Pese a que la anciana no hablaba inglés, le sonreía al pequeño con ojos y labios arrugados, y seguía cada uno de sus movimientos sobre la taza de café. A veces, se inclinaba lo mejor que podía para acomodarle la ropa o darle un trozo minúsculo de pan con manteca, murmurarle algo cariñoso o educativo en su lengua natal, y Danny golpeaba alguno de los juguetes contra la silla, cosa que hacía sonreír a la anciana, primero al chico y después a Lorna.

En ese momento, le hizo una pregunta cuyo significado era capaz de atravesar cualquier barrera del idioma: señalando con el dedo torcido primero a Lorna y después al niño.

– ¿Eres su Mutter?

Lorna asintió, se apoyo una mano sobre el vientre, otra sobre el corazón, y toda su alma se reflejó en su rostro.

Danny se cansó de la silla y lo bajaron para que anduviese a su antojo otra vez. Al pasar debajo de la mesa se golpeó la cabeza en una pata, y Lorna corrió a rescatarlo y abrazarlo.

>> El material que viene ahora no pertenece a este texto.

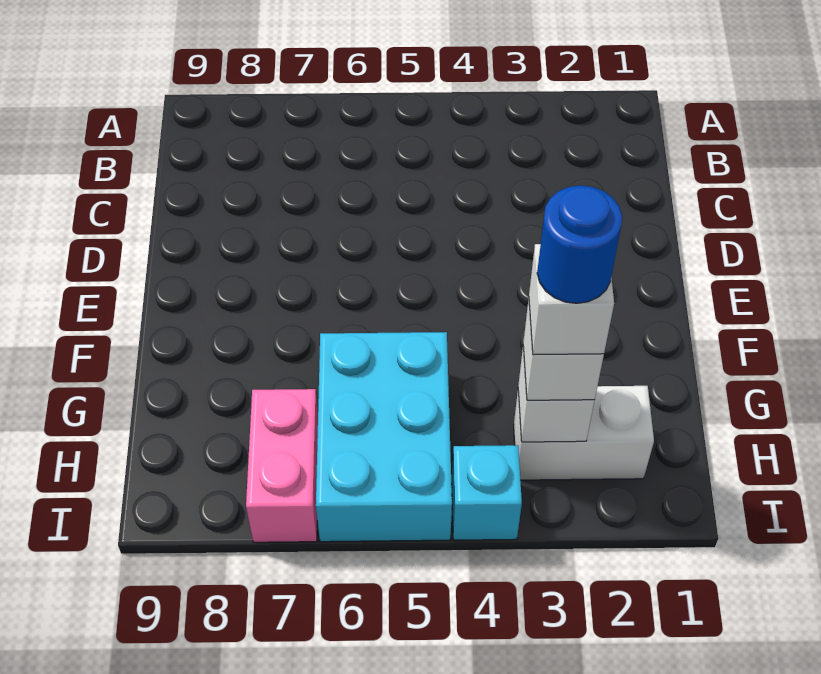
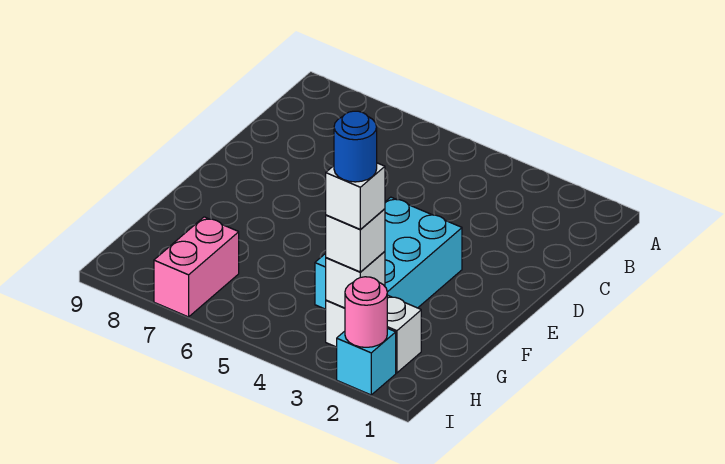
cyan brick G5:I6 level 1 -> cyan brick E3:G4 level 1
none -> pink round brick I2 level 2
cyan brick I4 level 1 -> cyan brick I2 level 1

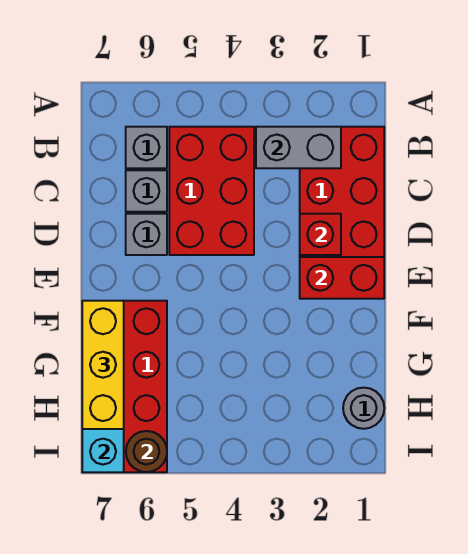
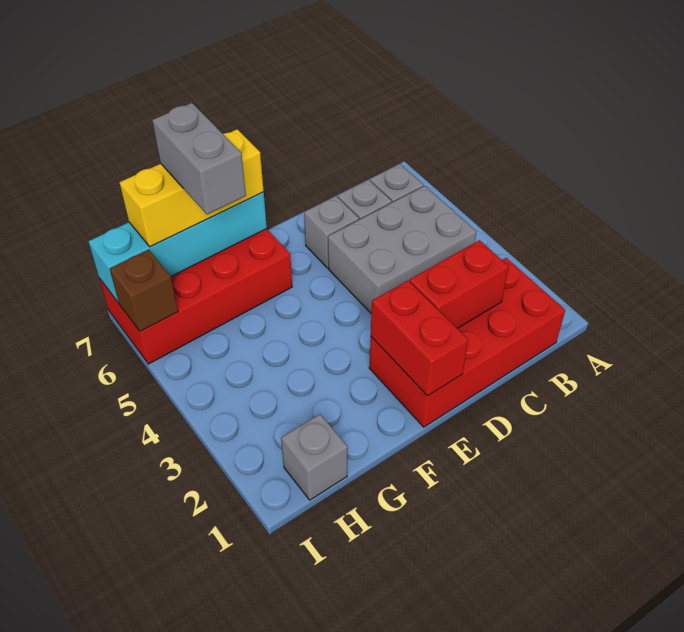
grey brick B2:B3 level 2 -> grey brick G6:G7 level 4
red brick B4:D5 level 1 -> grey brick B4:D5 level 1
red brick D2 level 2 -> red brick C2:D2 level 2
grey round brick H1 level 1 -> grey brick H1 level 1
brown round brick I6 level 2 -> brown brick I6 level 2

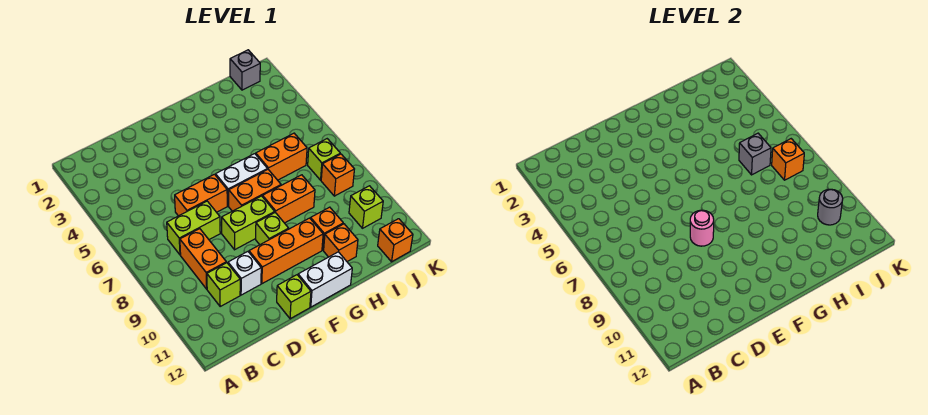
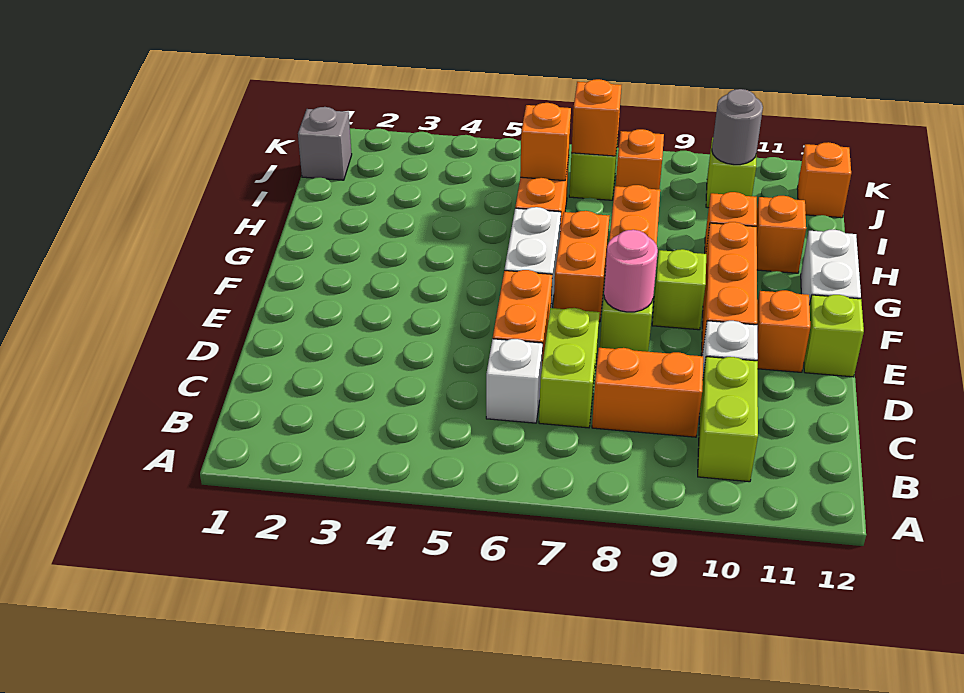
none -> white brick C6 level 1
lime brick C10 level 1 -> lime brick B10:C10 level 1
none -> orange brick E11 level 1
grey brick I6 level 2 -> orange brick I6 level 2

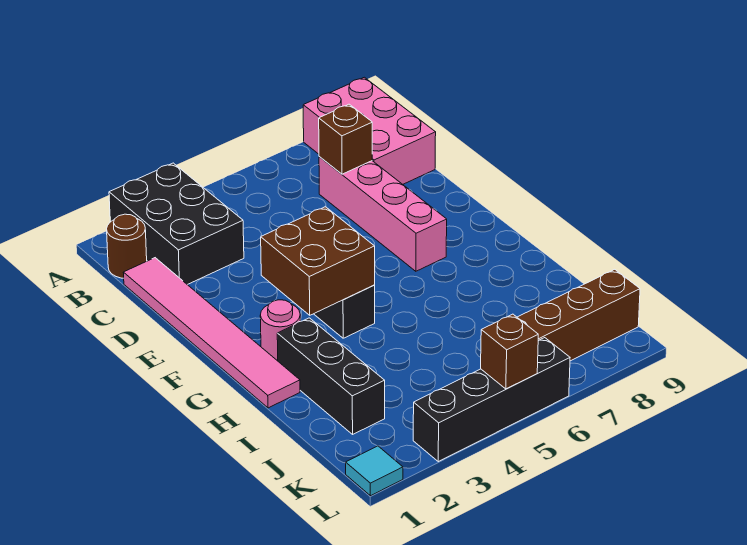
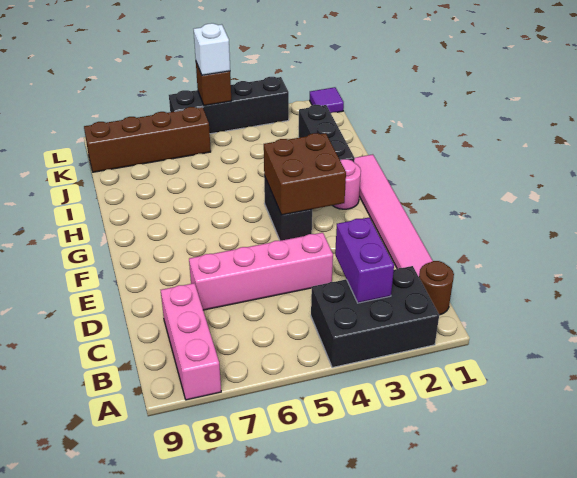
black brick A2:C3 level 1 -> black brick A2:B4 level 1
pink brick A8:C9 level 1 -> pink brick A8:C8 level 1
none -> purple brick B3:C3 level 2
pink brick C7:F7 level 1 -> pink brick D4:D7 level 1
brown brick C7 level 2 -> none
cyan tile L1 level 1 -> purple tile L1 level 1
none -> white brick L5 level 3

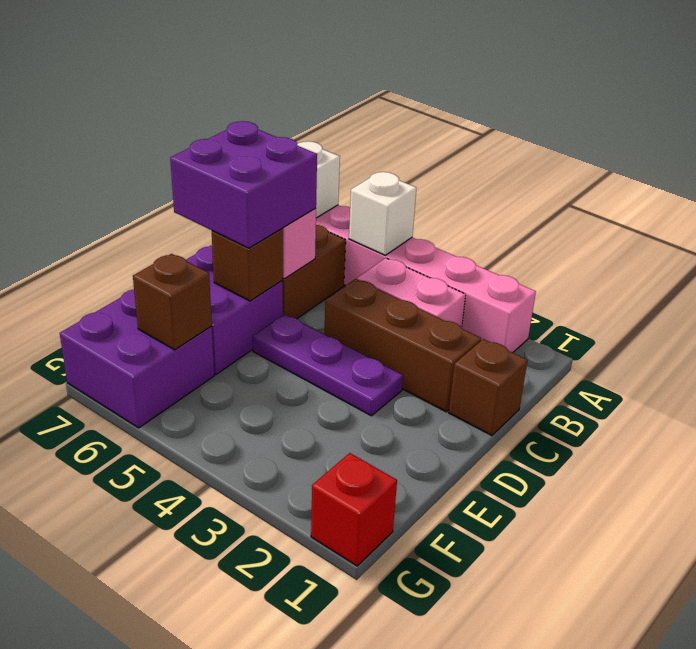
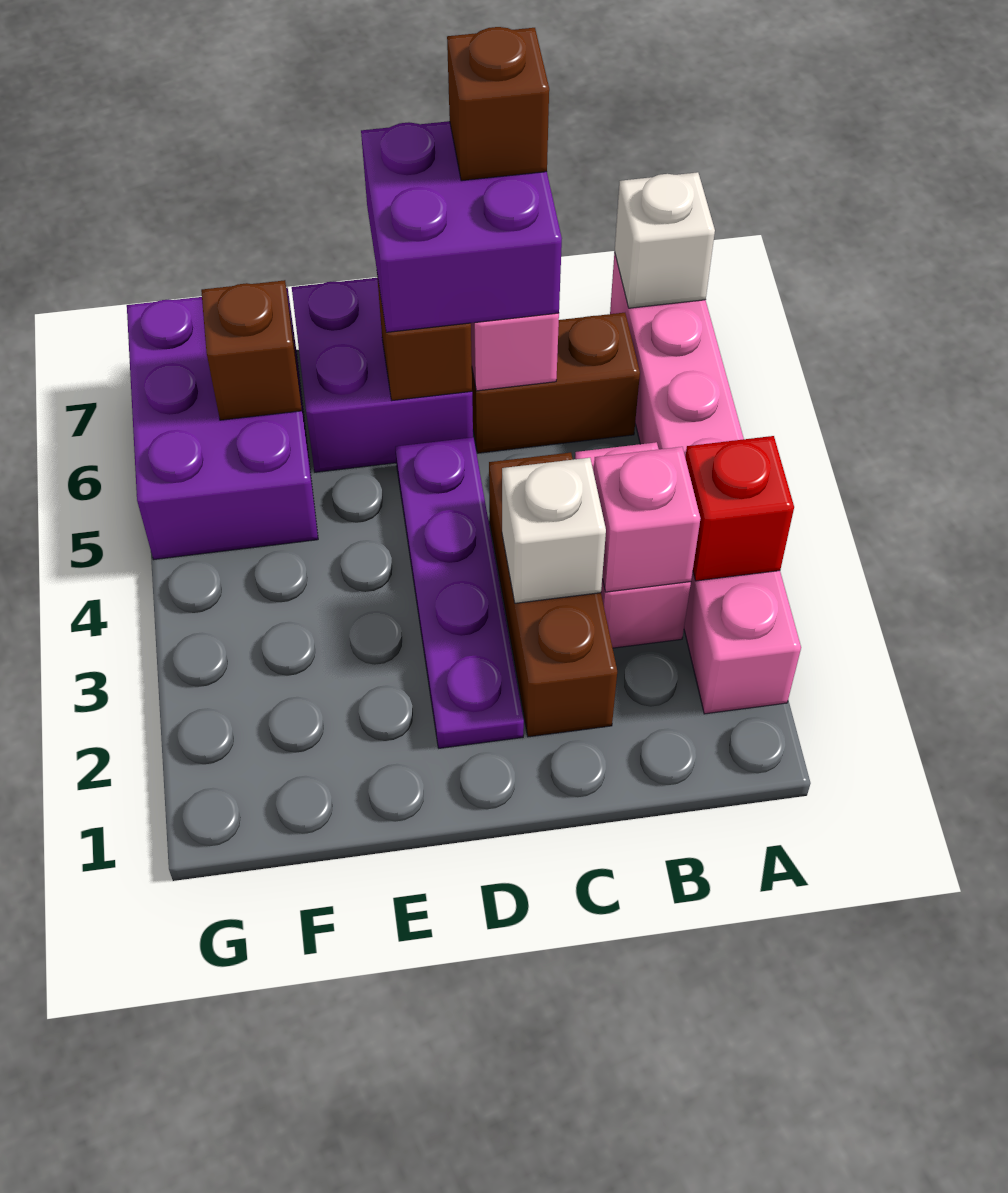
white brick A5 level 2 -> white brick C3 level 2
none -> pink brick B3 level 2
brown brick C1 level 1 -> brown brick C7 level 4
purple plate D3:D5 level 1 -> purple plate D2:D5 level 1
purple brick F6:G7 level 1 -> purple brick F5:G7 level 1
red brick G1 level 1 -> red brick A3 level 2

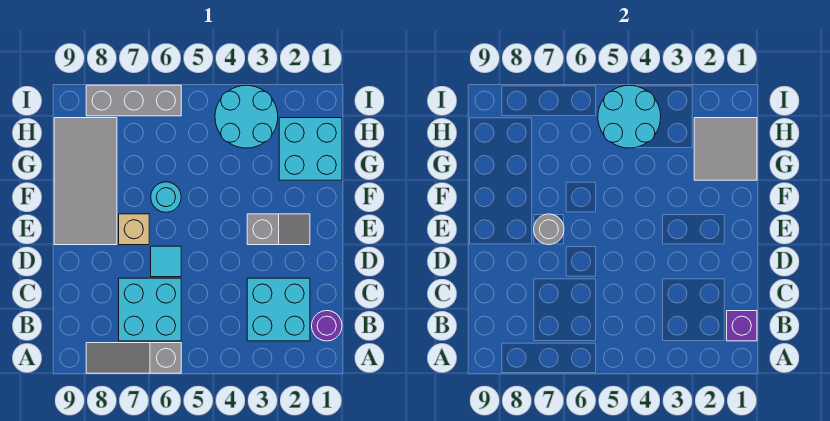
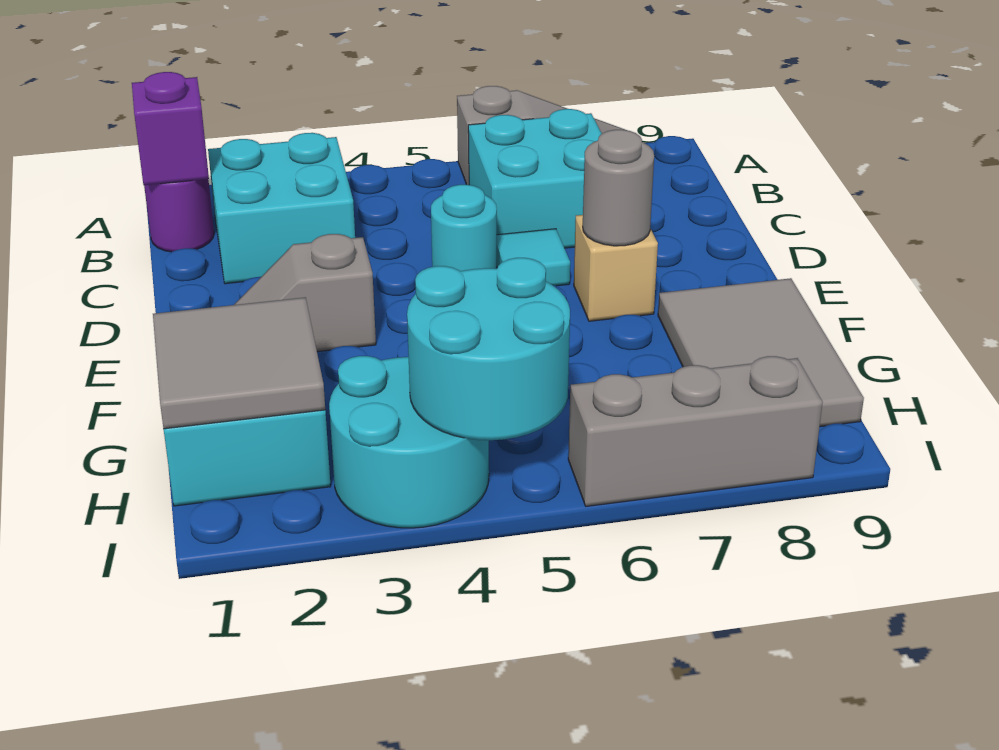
grey tile E8:H9 level 1 -> grey tile F8:H9 level 1
cyan round brick F6 level 1 -> cyan round brick D5 level 1

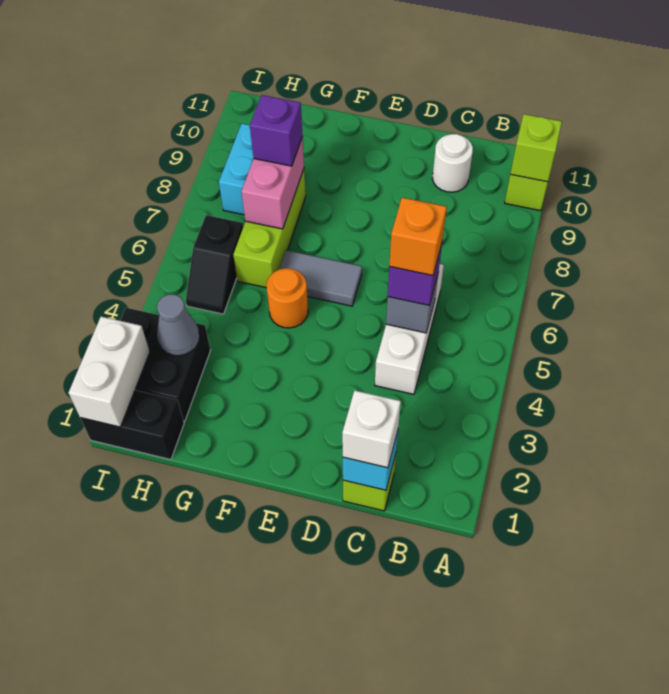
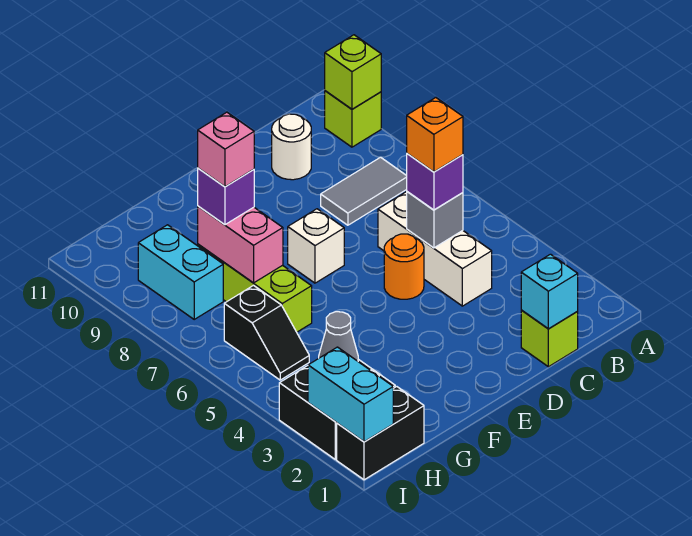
white brick C1 level 3 -> white brick E7 level 1
grey tile E6:F6 level 1 -> grey tile B8:C8 level 1
orange round brick F5 level 1 -> orange round brick D5 level 1
none -> pink brick G8 level 4
white brick I1:I2 level 2 -> cyan brick I1:I2 level 2

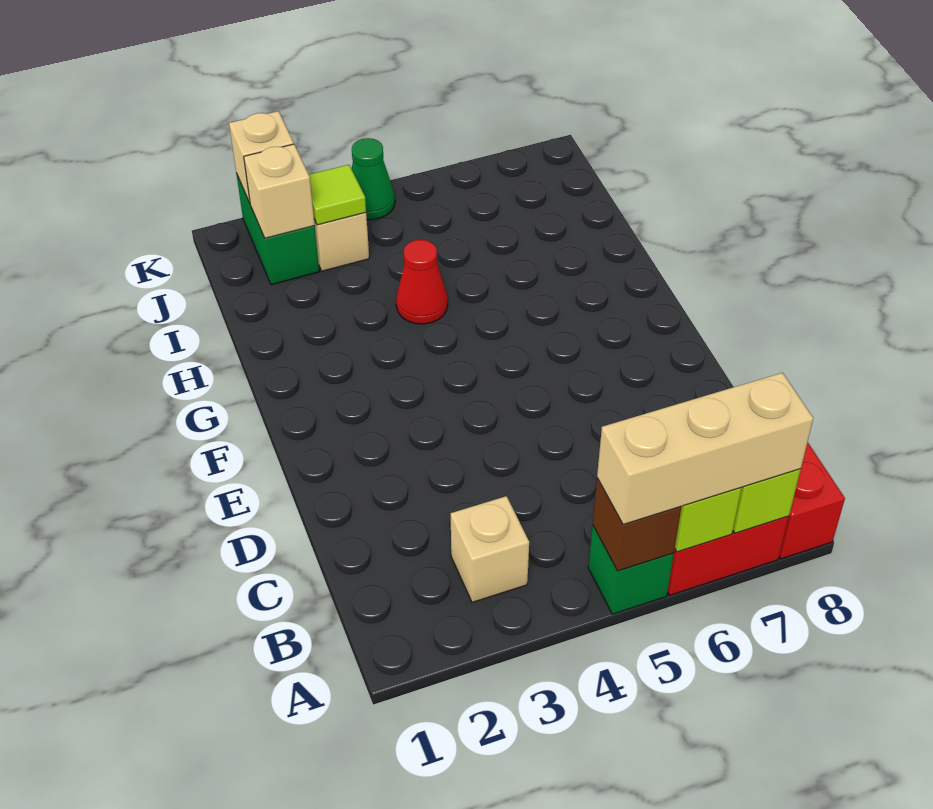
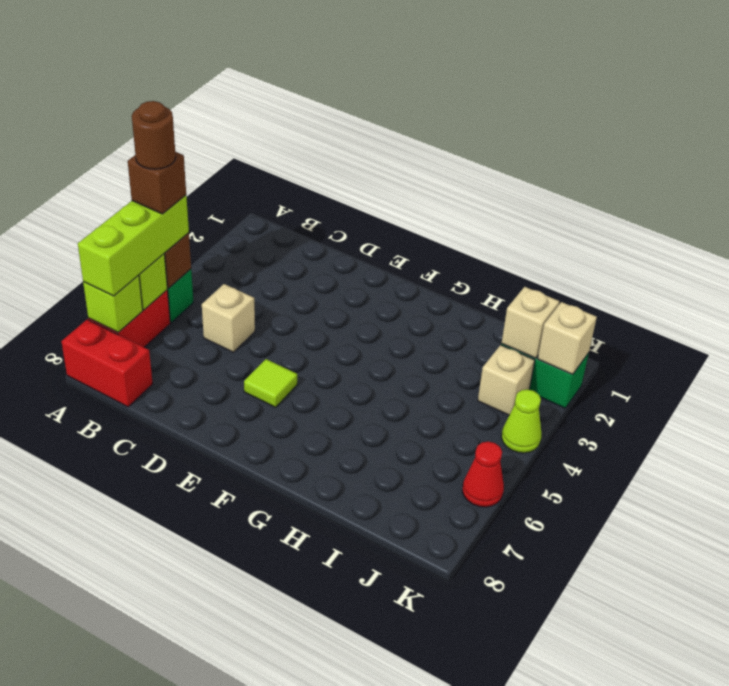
tan brick A5:A7 level 3 -> lime brick A5:A7 level 3
none -> brown brick A5 level 4
none -> brown round brick A5 level 5
tan brick B3 level 1 -> tan brick C5 level 1
red cone H4 level 1 -> red cone K6 level 1
lime tile J3 level 2 -> lime tile E6 level 1
green cone K4 level 1 -> lime cone K4 level 1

– Oh, nooo, no llores…, ya va a pasar…

Pero el chico siguió llorando y le tendió los brazos a Hulduh Schmitt, que lo alzó sobre su amplio regazo, le enjugó la cara y le dio un sorbo de café azucarado con crema en la punta de una cuchara. Después, apoyó la cabeza contra la pechera del blanco delantal almidonado, se puso el pulgar en la boca y fijó la vista en el friso de madera.

– Está cansado porque no durmió suficiente siesta.

Lorna se preguntó qué larga debía ser la siesta de un chiquillo de ocho meses. Y qué habría que hacer si, de verdad, se caía y se abría la cabeza. Y cómo hacía una mujer para aprender todo lo necesario sobre la maternidad, si la propia madre prefería apartarla.